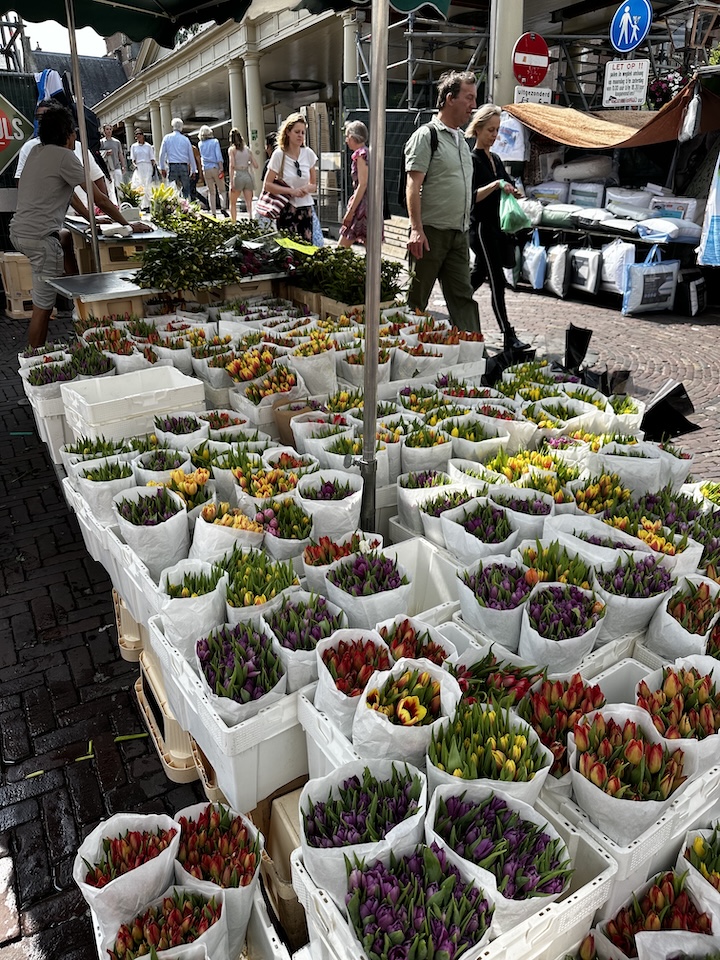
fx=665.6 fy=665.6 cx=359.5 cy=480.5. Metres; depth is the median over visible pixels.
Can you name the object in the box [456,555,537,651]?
tulip bouquet
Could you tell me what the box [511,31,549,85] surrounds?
no entry sign
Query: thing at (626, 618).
tulip bouquet
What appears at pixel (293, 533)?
tulip bouquet
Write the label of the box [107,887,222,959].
tulip bouquet
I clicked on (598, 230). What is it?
market stall
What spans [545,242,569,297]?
white bag
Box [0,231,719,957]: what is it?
brick pavement
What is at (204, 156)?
person
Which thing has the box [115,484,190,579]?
tulip bouquet
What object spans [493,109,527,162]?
plastic bag
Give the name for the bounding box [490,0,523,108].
column
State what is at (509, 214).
green plastic bag
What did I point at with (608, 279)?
white bag
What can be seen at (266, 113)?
building
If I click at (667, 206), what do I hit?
bag
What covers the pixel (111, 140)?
person
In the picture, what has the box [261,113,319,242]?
woman
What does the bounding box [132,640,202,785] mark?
plastic crate
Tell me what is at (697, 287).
black bag
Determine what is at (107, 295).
table
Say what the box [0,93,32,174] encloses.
sign
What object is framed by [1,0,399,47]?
green umbrella
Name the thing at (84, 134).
metal pole
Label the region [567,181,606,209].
bag
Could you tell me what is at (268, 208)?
handbag
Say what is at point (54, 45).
sky
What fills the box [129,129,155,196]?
person
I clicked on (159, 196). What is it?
potted plant
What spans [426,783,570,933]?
tulip bouquet
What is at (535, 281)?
plastic bag
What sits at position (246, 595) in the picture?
tulip bouquet
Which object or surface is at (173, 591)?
tulip bouquet
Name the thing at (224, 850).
tulip bouquet
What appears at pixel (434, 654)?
tulip bouquet
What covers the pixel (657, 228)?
pillow
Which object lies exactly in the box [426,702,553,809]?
tulip bouquet
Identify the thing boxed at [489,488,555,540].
tulip bouquet
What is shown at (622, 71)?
white sign
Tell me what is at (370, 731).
tulip bouquet
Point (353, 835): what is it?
tulip bouquet
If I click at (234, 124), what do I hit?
column
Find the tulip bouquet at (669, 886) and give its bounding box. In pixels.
[590,869,716,959]
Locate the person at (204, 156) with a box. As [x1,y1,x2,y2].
[197,125,225,213]
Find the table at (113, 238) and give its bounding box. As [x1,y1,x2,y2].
[64,218,176,272]
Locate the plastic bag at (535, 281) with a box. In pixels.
[520,230,546,289]
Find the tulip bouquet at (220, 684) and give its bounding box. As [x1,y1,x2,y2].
[196,619,285,723]
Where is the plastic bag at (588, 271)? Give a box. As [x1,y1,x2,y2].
[569,246,601,294]
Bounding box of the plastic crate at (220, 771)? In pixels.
[145,609,308,810]
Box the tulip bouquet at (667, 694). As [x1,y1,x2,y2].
[634,657,719,776]
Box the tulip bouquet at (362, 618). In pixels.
[324,548,410,633]
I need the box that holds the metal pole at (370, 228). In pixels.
[354,1,388,537]
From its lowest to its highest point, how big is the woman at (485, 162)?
1.934 m
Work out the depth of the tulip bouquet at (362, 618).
2.12 m
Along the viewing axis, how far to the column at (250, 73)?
18.33 m
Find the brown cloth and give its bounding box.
[504,84,719,149]
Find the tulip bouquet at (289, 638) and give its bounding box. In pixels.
[263,591,347,693]
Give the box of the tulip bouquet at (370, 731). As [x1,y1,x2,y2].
[353,655,461,771]
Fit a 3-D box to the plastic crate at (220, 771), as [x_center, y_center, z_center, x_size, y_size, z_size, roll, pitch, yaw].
[-0.253,0.577,2.022,0.535,0.301,0.573,-14,27,-28]
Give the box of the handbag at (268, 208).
[255,145,289,220]
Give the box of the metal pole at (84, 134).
[64,0,101,277]
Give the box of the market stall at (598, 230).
[501,83,719,310]
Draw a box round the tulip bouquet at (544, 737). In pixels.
[520,674,606,781]
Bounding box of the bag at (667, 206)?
[648,194,699,222]
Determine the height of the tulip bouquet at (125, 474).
0.332 m
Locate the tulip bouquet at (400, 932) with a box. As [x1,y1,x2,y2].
[345,844,493,959]
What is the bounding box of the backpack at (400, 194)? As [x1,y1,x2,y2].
[394,117,439,212]
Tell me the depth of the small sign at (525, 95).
9.56 m
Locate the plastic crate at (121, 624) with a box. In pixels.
[112,587,144,662]
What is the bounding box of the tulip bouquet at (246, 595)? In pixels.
[221,547,299,618]
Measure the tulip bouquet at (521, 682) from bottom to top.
0.289 m
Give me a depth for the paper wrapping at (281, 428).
3.17 m
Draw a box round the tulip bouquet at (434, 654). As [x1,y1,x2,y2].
[378,617,453,667]
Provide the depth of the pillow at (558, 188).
8.78 m
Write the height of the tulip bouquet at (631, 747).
0.301 m
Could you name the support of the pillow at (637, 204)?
on the market stall at (598, 230)
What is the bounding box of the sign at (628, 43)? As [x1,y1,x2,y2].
[610,0,651,51]
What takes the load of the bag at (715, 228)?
hanging from the market stall at (598, 230)
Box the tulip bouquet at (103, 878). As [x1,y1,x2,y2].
[74,812,179,945]
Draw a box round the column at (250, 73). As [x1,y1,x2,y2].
[243,53,265,189]
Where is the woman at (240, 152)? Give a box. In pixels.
[227,128,257,220]
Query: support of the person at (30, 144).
on the brick pavement at (141, 765)
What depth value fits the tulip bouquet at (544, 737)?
1.72 m
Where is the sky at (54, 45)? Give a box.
[9,16,108,56]
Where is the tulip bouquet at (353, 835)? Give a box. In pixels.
[298,758,429,905]
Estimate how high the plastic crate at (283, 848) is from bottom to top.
0.333 m
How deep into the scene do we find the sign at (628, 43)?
8.74 m
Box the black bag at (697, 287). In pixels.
[676,269,706,315]
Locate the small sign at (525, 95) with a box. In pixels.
[514,86,551,104]
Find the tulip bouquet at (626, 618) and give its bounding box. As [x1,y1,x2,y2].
[593,551,674,645]
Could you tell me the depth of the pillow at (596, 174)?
8.72 m
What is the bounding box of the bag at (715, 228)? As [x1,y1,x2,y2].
[697,152,719,268]
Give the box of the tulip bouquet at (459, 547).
[441,501,518,567]
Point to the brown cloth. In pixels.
(588, 122)
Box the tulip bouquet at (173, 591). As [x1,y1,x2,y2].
[155,560,226,655]
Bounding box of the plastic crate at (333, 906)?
[291,788,615,959]
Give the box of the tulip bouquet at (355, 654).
[313,630,392,736]
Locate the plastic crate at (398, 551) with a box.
[379,538,461,619]
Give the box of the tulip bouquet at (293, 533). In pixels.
[255,498,314,558]
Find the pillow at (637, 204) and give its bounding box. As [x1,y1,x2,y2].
[604,187,653,217]
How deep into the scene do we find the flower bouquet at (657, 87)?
8.72 m
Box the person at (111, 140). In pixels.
[100,125,125,190]
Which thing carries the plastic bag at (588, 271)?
hanging from the market stall at (598, 230)
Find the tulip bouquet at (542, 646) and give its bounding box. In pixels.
[520,580,606,673]
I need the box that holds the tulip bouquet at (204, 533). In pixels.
[190,503,263,562]
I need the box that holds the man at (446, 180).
[403,71,483,333]
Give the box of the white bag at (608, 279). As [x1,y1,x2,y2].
[599,239,634,293]
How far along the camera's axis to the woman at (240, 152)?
13.58 m
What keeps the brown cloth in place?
attached to the market stall at (598, 230)
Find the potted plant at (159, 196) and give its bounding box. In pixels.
[149,181,183,222]
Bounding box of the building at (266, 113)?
[81,0,719,236]
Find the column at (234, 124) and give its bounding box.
[228,58,247,151]
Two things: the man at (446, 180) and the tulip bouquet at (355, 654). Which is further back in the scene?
the man at (446, 180)
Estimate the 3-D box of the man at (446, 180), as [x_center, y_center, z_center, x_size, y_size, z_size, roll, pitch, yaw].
[0.680,-2.123,5.389,0.812,2.113,0.633,-21,31,-39]
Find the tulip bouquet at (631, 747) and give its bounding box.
[568,701,693,845]
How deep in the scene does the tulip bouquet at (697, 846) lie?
1.48 m
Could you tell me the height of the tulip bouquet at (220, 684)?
0.292 m
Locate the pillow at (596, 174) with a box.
[553,155,614,184]
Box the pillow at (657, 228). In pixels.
[636,218,699,241]
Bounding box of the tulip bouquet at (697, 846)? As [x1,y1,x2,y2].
[677,822,719,924]
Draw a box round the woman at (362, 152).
[338,119,368,250]
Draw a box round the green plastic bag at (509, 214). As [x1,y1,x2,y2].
[498,188,530,236]
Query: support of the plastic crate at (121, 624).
on the brick pavement at (141, 765)
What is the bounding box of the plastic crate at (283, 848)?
[254,780,308,951]
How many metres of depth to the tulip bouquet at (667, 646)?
2.09 m
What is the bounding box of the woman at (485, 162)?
[467,104,532,353]
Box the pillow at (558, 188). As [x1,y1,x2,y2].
[527,180,568,203]
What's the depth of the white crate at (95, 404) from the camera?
3.05 m
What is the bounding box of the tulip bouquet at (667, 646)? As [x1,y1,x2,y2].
[646,577,719,664]
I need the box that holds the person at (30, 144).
[15,121,115,264]
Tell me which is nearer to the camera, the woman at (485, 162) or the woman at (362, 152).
the woman at (485, 162)
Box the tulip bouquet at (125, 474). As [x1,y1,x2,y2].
[73,458,136,522]
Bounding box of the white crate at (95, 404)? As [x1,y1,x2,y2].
[61,364,206,441]
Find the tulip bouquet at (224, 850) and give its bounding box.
[174,800,262,956]
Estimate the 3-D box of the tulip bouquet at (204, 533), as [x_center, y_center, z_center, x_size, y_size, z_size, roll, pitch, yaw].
[-0.470,0.241,2.388,0.271,0.332,0.260,5,24,12]
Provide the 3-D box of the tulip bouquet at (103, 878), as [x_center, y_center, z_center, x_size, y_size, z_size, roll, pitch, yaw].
[-0.529,0.953,1.555,0.240,0.329,0.245,2,24,6]
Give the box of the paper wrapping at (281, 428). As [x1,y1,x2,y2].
[272,399,311,447]
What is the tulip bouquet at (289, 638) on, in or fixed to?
in the plastic crate at (220, 771)
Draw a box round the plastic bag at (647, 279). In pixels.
[622,247,678,315]
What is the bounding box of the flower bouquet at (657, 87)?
[645,68,688,109]
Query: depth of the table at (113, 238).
5.89 m
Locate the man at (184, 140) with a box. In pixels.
[159,117,198,201]
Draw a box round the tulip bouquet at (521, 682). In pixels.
[452,651,545,710]
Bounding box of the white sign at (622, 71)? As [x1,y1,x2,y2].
[603,59,648,107]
========
### [Exercise]
Repeat exactly, and only, the lines from the one containing "Bounding box of the white crate" through the end of the material.

### [Solved exercise]
Bounding box of the white crate at (95, 404)? As [x1,y1,x2,y2].
[61,364,206,441]
Find the tulip bouquet at (224, 850) and give its bounding box.
[174,800,262,956]
Estimate the 3-D box of the tulip bouquet at (204, 533), as [x_center, y_center, z_center, x_size, y_size, z_size, roll, pitch, yaw].
[-0.470,0.241,2.388,0.271,0.332,0.260,5,24,12]
Provide the 3-D box of the tulip bouquet at (103, 878), as [x_center, y_center, z_center, x_size, y_size, z_size, roll, pitch, yaw].
[-0.529,0.953,1.555,0.240,0.329,0.245,2,24,6]
Give the box of the paper wrapping at (281, 428). As [x1,y1,x2,y2].
[272,399,311,447]
What is the tulip bouquet at (289, 638) on, in or fixed to?
in the plastic crate at (220, 771)
Draw a box round the plastic bag at (647, 279). In pixels.
[622,247,678,315]
What is the bounding box of the flower bouquet at (657, 87)?
[645,68,688,109]
Query: depth of the table at (113, 238).
5.89 m
Locate the man at (184, 140) with a box. In pixels.
[159,117,198,201]
Draw a box round the tulip bouquet at (521, 682). In pixels.
[452,651,545,710]
Bounding box of the white sign at (622, 71)? As [x1,y1,x2,y2].
[603,59,648,107]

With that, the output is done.